▶ WHAT YOU NEED TO DO
Copy the text of every record below line by line, changing nothing, and leave the pictures out.

◆ ◆ ◆

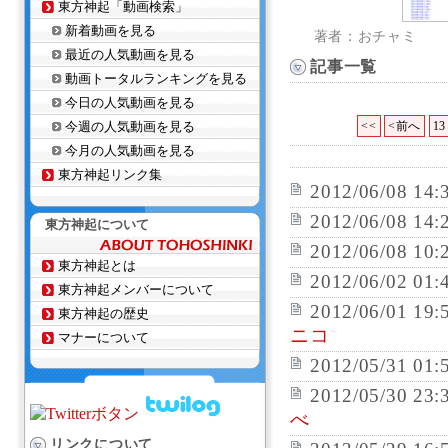
東方神起「動画検索」
新着動画を見る
著者：おチャミ
最近の人気動画を見る
記事一覧
動画トータルランキングを見る
今日の人気動画を見る
今週の人気動画を見る
<<
<前へ
13
今月の人気動画を見る
東方神起リンク集
2012/06/08 14:
2012/06/08 14:
東方神起について
2012/06/08 10:
東方神起とは
2012/06/02 01:
東方神起メンバーについて
2012/06/01 19:
東方神起の歴史
ニコ
マナーについて
2012/05/31 01:
2012/05/30 23:
べ
リンクについて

◆ ◆ ◆

▶ FINAL ANSWER
東方神起「動画検索」
新着動画を見る
著者：おチャミ
最近の人気動画を見る
記事一覧
動画トータルランキングを見る
今日の人気動画を見る
今週の人気動画を見る
<<
<前へ
13
今月の人気動画を見る
東方神起リンク集
2012/06/08 14:
2012/06/08 14:
東方神起について
2012/06/08 10:
東方神起とは
2012/06/02 01:
東方神起メンバーについて
2012/06/01 19:
東方神起の歴史
ニコ
マナーについて
2012/05/31 01:
2012/05/30 23:
べ
リンクについて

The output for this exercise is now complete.